### Source material
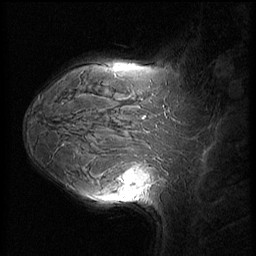
Breast MRI (dynamic contrast-enhanced), one sagittal slice; position 44 of 60 along the scan axis; dynamic contrast-enhanced series, image 2 of 3 at this slice position (ordered by acquisition); 1.5 T; TE 4.2 ms, TR 8.9 ms; 2.5 mm slice thickness; 256 × 256 image matrix, field of view 220 × 220 mm. Patient: female, 37 years. Case-level facts recorded for this patient, not image findings: setting: breast cancer imaged before/during neoadjuvant chemotherapy; receptor status: triple-negative.
Outlined on this slice (semi-automatically segmented with operator editing):
- analysis volume of interest (the breast-tissue region the enhancement analysis was run in; not a lesion): bounding box <114,153,159,206> (left, top, right, bottom; pixels)
- tumour enhancement mask (voxels above the 140 % enhancement threshold inside the analysis volume of interest): <122,169,151,189>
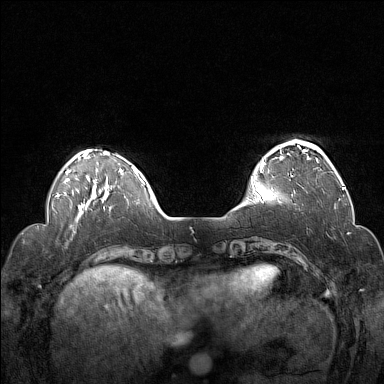
Breast MRI (dynamic contrast-enhanced), one axial slice; slice 34 of 160 in the series (ordered by position); dynamic contrast-enhanced series, time point 2 of 7 at this slice position (early post-contrast); 1.5 T; TE 1.8 ms, TR 5 ms; 1 mm slice thickness; 384 × 384 image matrix, field of view 330 × 330 mm. Female patient.
Structures marked on this image (semi-automatically segmented with operator editing):
- enhancing-tissue mask used for the functional tumour volume (all voxels passing the contrast-enhancement thresholds inside the analysis volume; usually the tumour): bounding box [x1, y1, x2, y2] px = [252, 142, 320, 194]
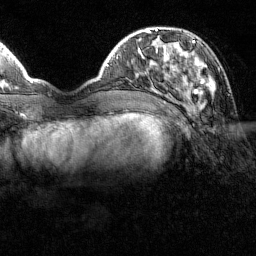
Breast MRI (dynamic contrast-enhanced), one axial slice; position 38 of 160 along the scan axis; cropped to one breast; dynamic contrast-enhanced series, time point 2 of 7 at this slice position (early post-contrast); 1.5 T; TE 1.8 ms, TR 4.8 ms; 1 mm slice thickness; 256 × 256 image matrix, field of view 200 × 200 mm. Female patient.
Annotated regions visible in this slice (semi-automatic segmentation, software-assisted and operator-edited):
- enhancing-tissue mask used for the functional tumour volume (all voxels passing the contrast-enhancement thresholds inside the analysis volume; usually the tumour): bounding box [x1, y1, x2, y2] px = [151, 41, 213, 100]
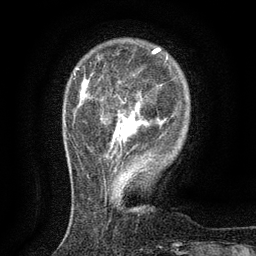
Breast MRI (dynamic contrast-enhanced), one axial slice; position 27 of 134 along the scan axis; cropped to one breast; dynamic contrast-enhanced series, time point 2 of 6 at this slice position (early post-contrast); 3 T; TE 2.7 ms, TR 5.5 ms; 256 × 256 image matrix, field of view 160 × 160 mm. Female patient.
Annotated regions visible in this slice (semi-automatically segmented with operator editing):
- enhancing-tissue mask used for the functional tumour volume (all voxels passing the contrast-enhancement thresholds inside the analysis volume; usually the tumour): bounding box (x1, y1, x2, y2) in pixels: (112, 103, 148, 145)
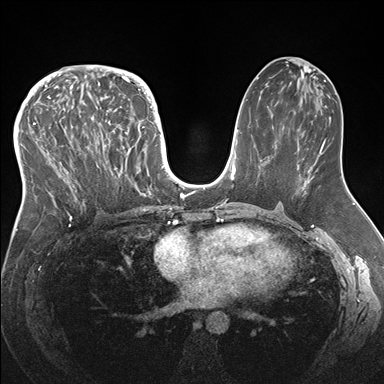
Breast MRI (dynamic contrast-enhanced), one axial slice. Position 84 of 176 along the scan axis. Dynamic contrast-enhanced series, time point 2 of 7 at this slice position (early post-contrast). 1.5 T. TE 1.5 ms, TR 4.1 ms. 384 × 384 image matrix, field of view 340 × 340 mm. Female patient.
Outlined on this slice (semi-automatically segmented with operator editing):
- enhancing-tissue mask used for the functional tumour volume (all voxels passing the contrast-enhancement thresholds inside the analysis volume; usually the tumour): box from (x=33, y=83) to (x=146, y=219) px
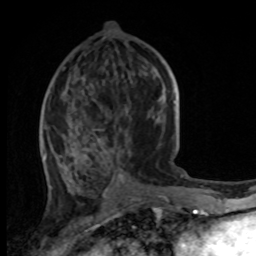
Breast MRI, one axial slice; position 44 of 100 along the scan axis; cropped to one breast; dynamic contrast-enhanced series, time point 2 of 8 at this slice position (early post-contrast); 1.5 T; TE 4.2 ms, TR 7 ms; 2 mm slice thickness; 256 × 256 image matrix. Female patient.
Structures marked on this image (semi-automatic segmentation, software-assisted and operator-edited):
- enhancing-tissue mask used for the functional tumour volume (all voxels passing the contrast-enhancement thresholds inside the analysis volume; usually the tumour): bounding box <42,61,170,180> (left, top, right, bottom; pixels)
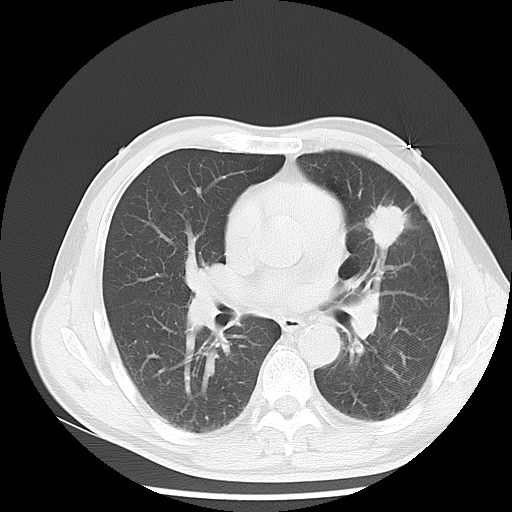
Chest CT, one axial slice. Slice 8 of 13 in the series (ordered by position). Reconstruction kernel LUNG. 120 kVp. Lung window (W 1500 / L -600 HU). 512 × 512 image matrix. Patient: male, 54 years. Case-level facts recorded for this patient, not image findings: clinical TNM (as recorded): T1c N0 M0.
Structures marked on this image (rectangle marked by the reading radiologist):
- lung tumour (recorded histology: adenocarcinoma): bounding box (x1, y1, x2, y2) in pixels: (367, 200, 407, 253)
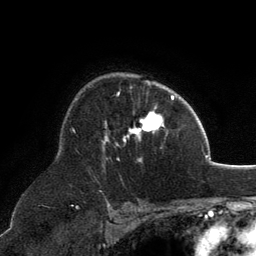
Breast MRI, one axial slice; slice 89 of 134 in the series (ordered by position); cropped to one breast; dynamic contrast-enhanced series, time point 2 of 6 at this slice position (early post-contrast); 3 T; TE 2.8 ms, TR 7.1 ms; 256 × 256 image matrix. Female patient.
Outlined on this slice (semi-automatically segmented with operator editing):
- enhancing-tissue mask used for the functional tumour volume (all voxels passing the contrast-enhancement thresholds inside the analysis volume; usually the tumour): box from (x=102, y=82) to (x=164, y=162) px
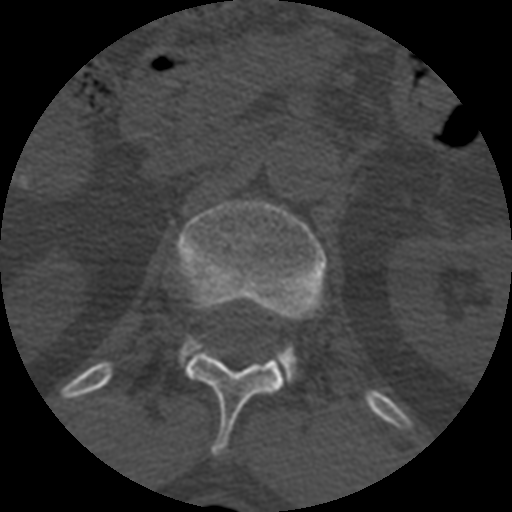
CT including the spine, one axial slice. Slice 375 of 399 in the series (ordered by position). Reconstruction kernel STANDARD. 120 kVp. Bone window (W 1800 / L 400 HU). 512 × 512 image matrix, field of view 160 × 160 mm. Patient age 71 years. Case-level facts recorded for this patient, not image findings: primary cancer: prostate.
Annotated regions visible in this slice (semi-automatic segmentation, software-assisted and operator-edited):
- L1 vertebra: bounding box [x1, y1, x2, y2] px = [177, 199, 325, 384]
- T12 vertebra: [181, 346, 284, 458]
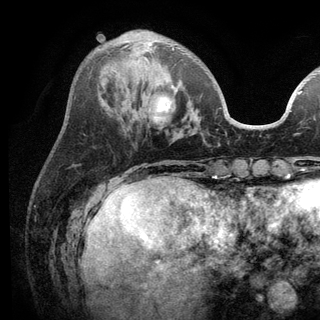
Breast MRI (dynamic contrast-enhanced), one axial slice; slice 40 of 136 in the series (ordered by position); cropped to one breast; dynamic contrast-enhanced series, time point 2 of 6 at this slice position (early post-contrast); 3 T; TE 2.8 ms, TR 7.5 ms; 1.2 mm slice thickness; 320 × 320 image matrix. Female patient.
Structures marked on this image (semi-automatically segmented with operator editing):
- enhancing-tissue mask used for the functional tumour volume (all voxels passing the contrast-enhancement thresholds inside the analysis volume; usually the tumour): box from (x=122, y=42) to (x=174, y=79) px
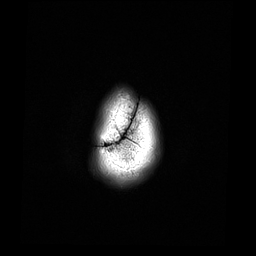
Brain MRI from a brain-tumour surgery series, one axial slice. Slice 2 of 44 in the series (ordered by position). 4 mm slice thickness. 256 × 256 image matrix, field of view 240 × 240 mm. Case-level facts recorded for this patient, not image findings: histopathology: Astrocytoma; WHO grade: 4; IDH mutation: yes.
Structures marked on this image (manually delineated by an expert):
- tumour: bounding box <111,145,115,149> (left, top, right, bottom; pixels)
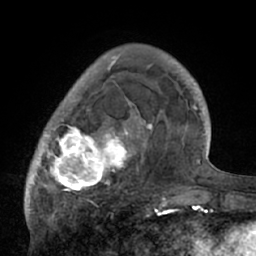
Breast MRI (dynamic contrast-enhanced), one axial slice; position 17 of 66 along the scan axis; cropped to one breast; dynamic contrast-enhanced series, time point 2 of 7 at this slice position (early post-contrast); 1.5 T; TE 3 ms, TR 6.1 ms; 256 × 256 image matrix, field of view 170 × 170 mm. Female patient.
Structures marked on this image (semi-automatically segmented with operator editing):
- enhancing-tissue mask used for the functional tumour volume (all voxels passing the contrast-enhancement thresholds inside the analysis volume; usually the tumour): box from (x=26, y=56) to (x=195, y=210) px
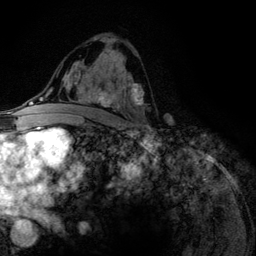
Breast MRI (dynamic contrast-enhanced), one axial slice; slice 70 of 134 in the series (ordered by position); cropped to one breast; dynamic contrast-enhanced series, time point 2 of 6 at this slice position (early post-contrast); 3 T; TE 4.2 ms, TR 7.9 ms; 256 × 256 image matrix. Female patient.
Outlined on this slice (semi-automatic segmentation, software-assisted and operator-edited):
- enhancing-tissue mask used for the functional tumour volume (all voxels passing the contrast-enhancement thresholds inside the analysis volume; usually the tumour): bounding box [x1, y1, x2, y2] px = [75, 52, 143, 126]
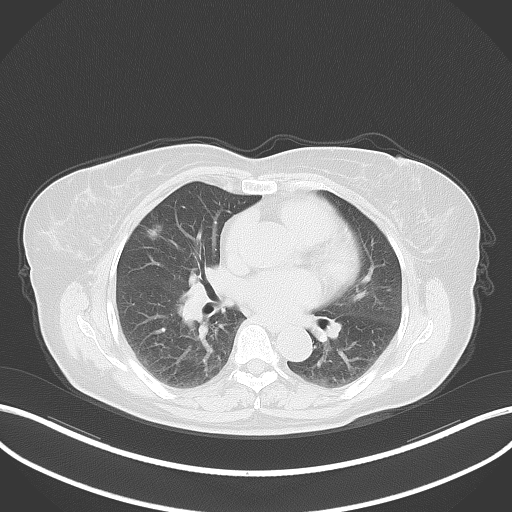
Chest CT, one axial slice. Slice 34 of 64 in the series (ordered by position). Reconstruction kernel B70f. Lung window (W 1500 / L -600 HU). 512 × 512 image matrix, field of view 400 × 400 mm. Patient: female, 55 years. From the clinical record (not read from this slice): clinical TNM (as recorded): T1b N0 M0; histopathological grade: G2.
Outlined on this slice (rectangle marked by the reading radiologist):
- lung tumour (recorded histology: adenocarcinoma): bounding box <140,218,165,244> (left, top, right, bottom; pixels)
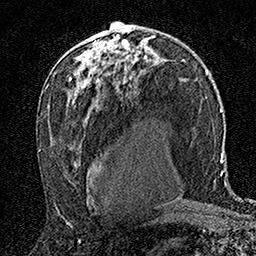
Breast MRI (dynamic contrast-enhanced), one axial slice. Slice 97 of 160 in the series (ordered by position). Cropped to one breast. Dynamic contrast-enhanced series, time point 2 of 7 at this slice position (early post-contrast). 1.5 T. TE 3.5 ms, TR 7.2 ms. 1 mm slice thickness. 256 × 256 image matrix. Female patient.
Structures marked on this image (semi-automatic segmentation, software-assisted and operator-edited):
- enhancing-tissue mask used for the functional tumour volume (all voxels passing the contrast-enhancement thresholds inside the analysis volume; usually the tumour): bounding box [x1, y1, x2, y2] px = [89, 30, 122, 58]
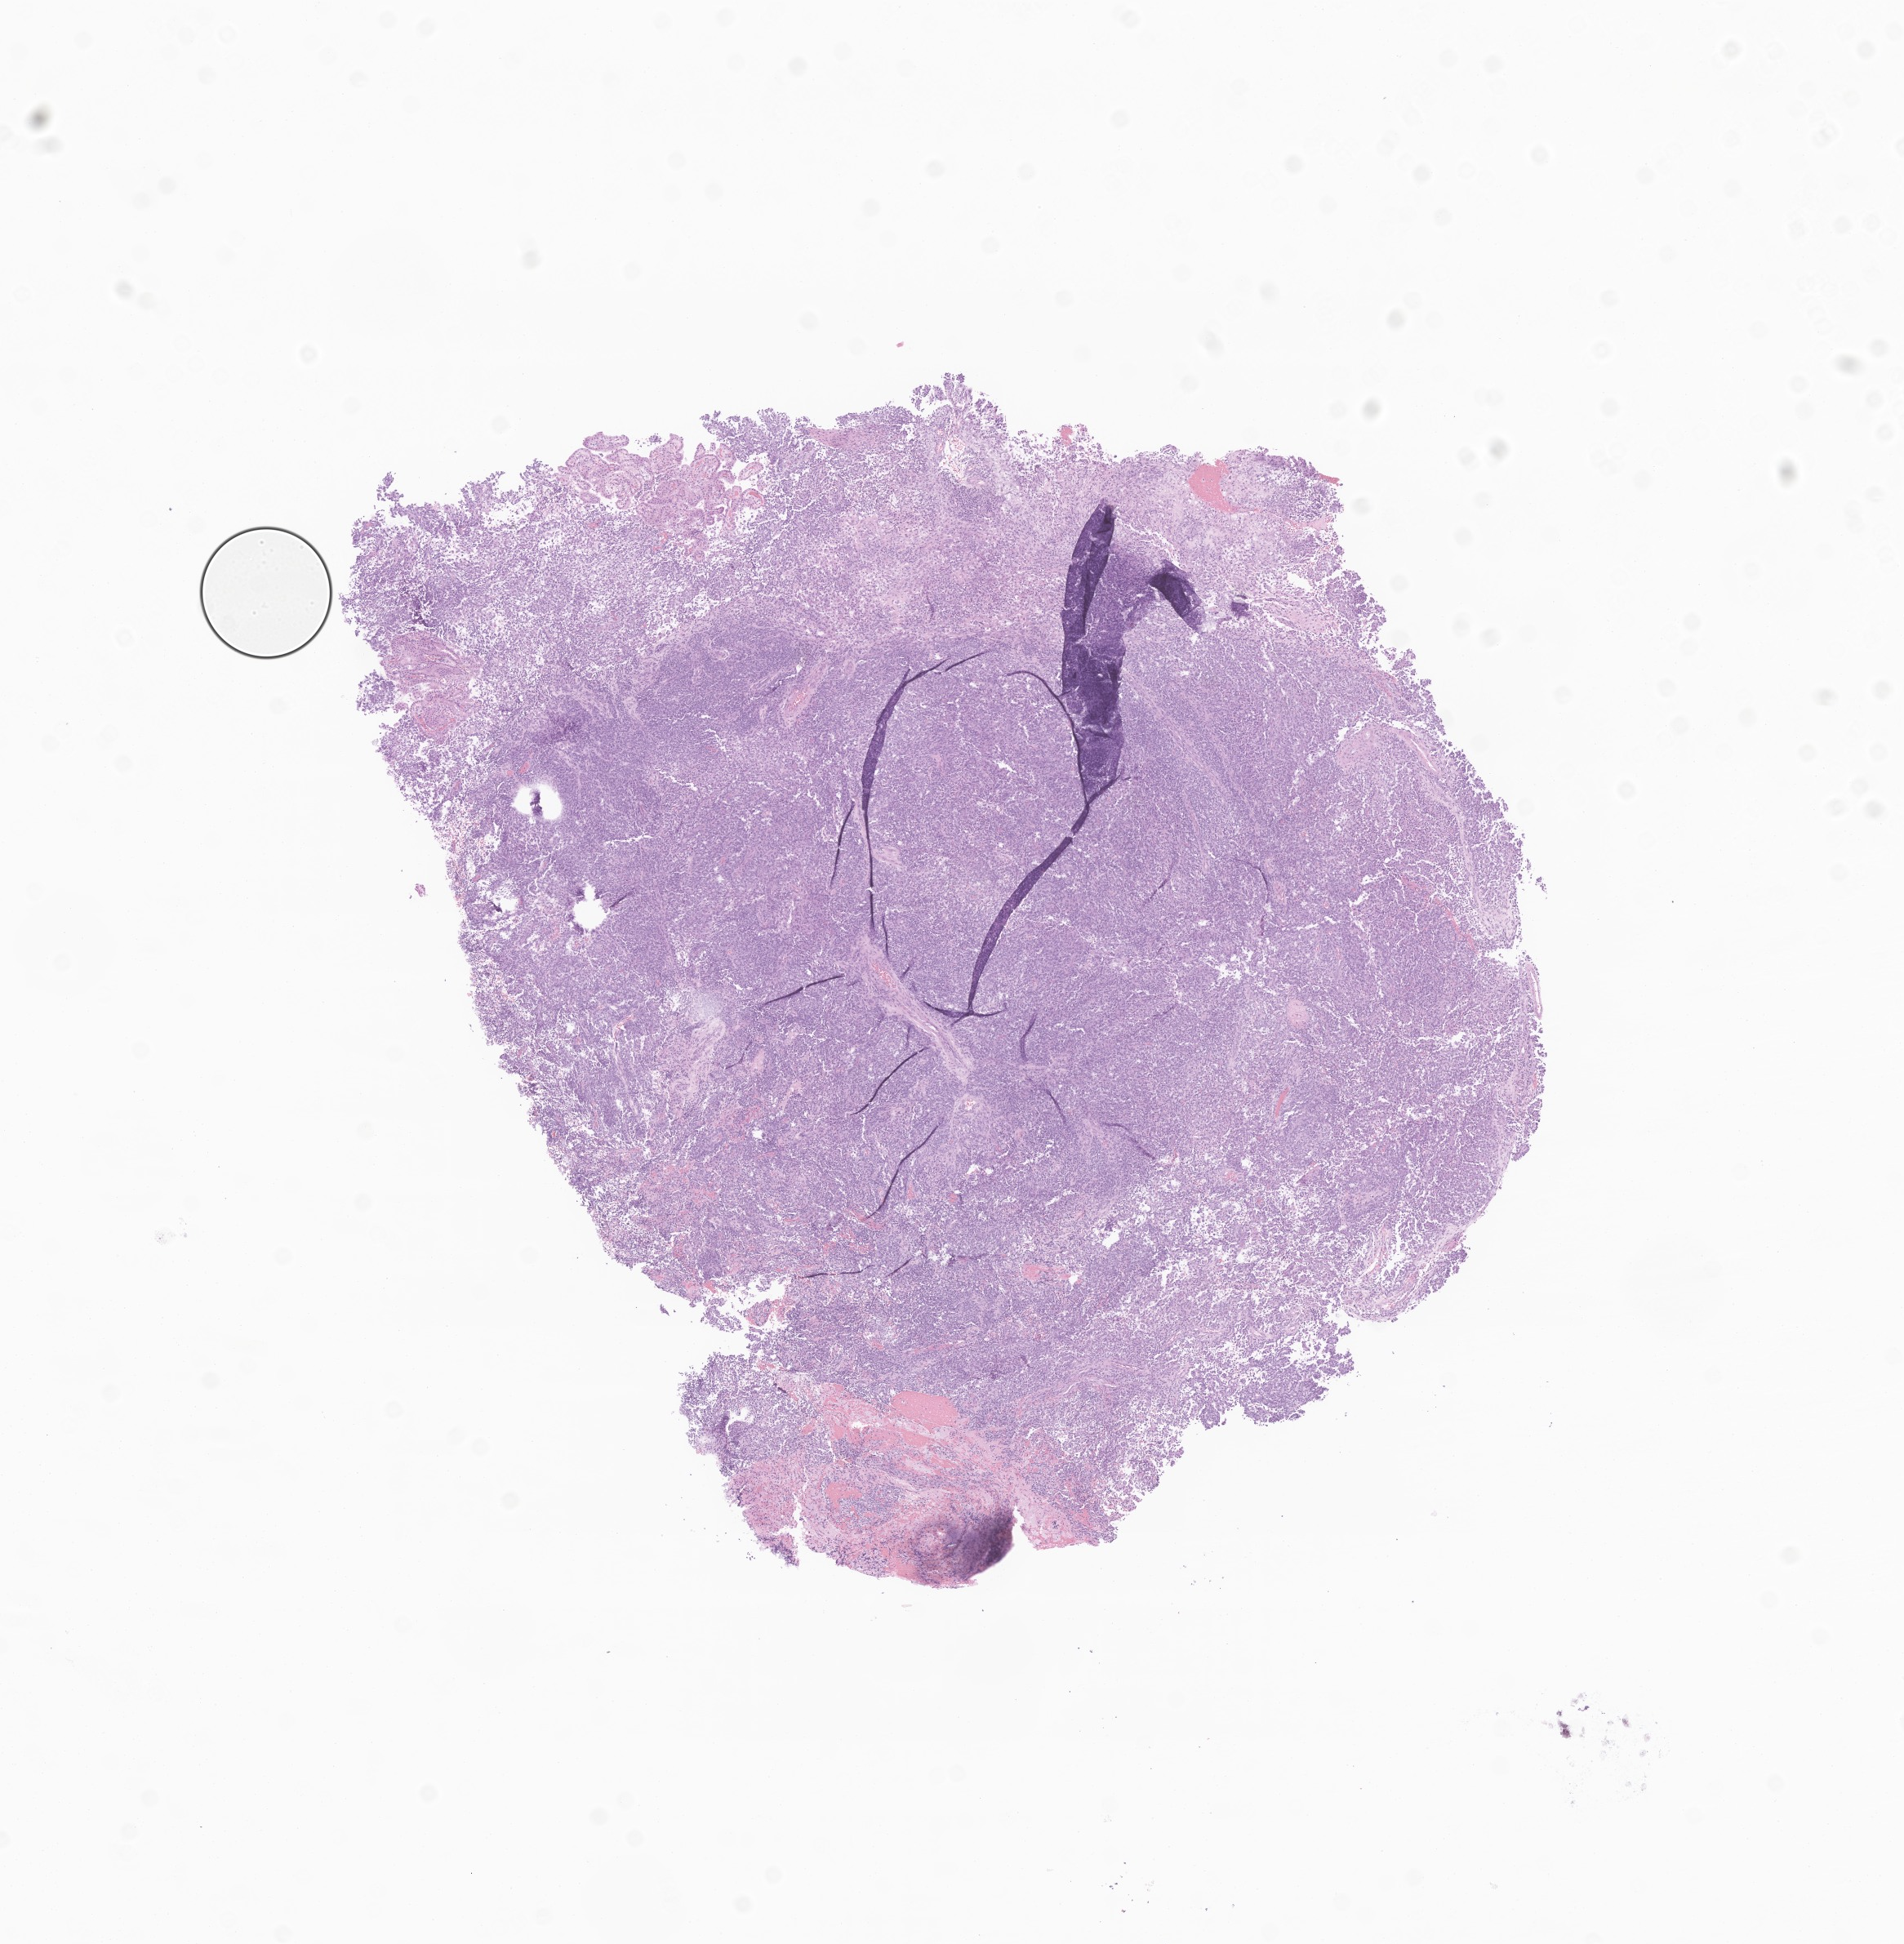
Haematoxylin and eosin whole-slide image of tumor tissue from the cerebellum, shown as a low-resolution overview of the whole scanned area (about 9.8 x 10.0 mm); formalin-fixed, paraffin-embedded (FFPE) tissue. Patient: female, age 406 days (about 1.1 years).
Diagnosis: Atypical teratoid/rhabdoid tumor.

### Task to carry out
Write down only how many lines of the entries above include the word "vertebra".

### Solution for this exercise
2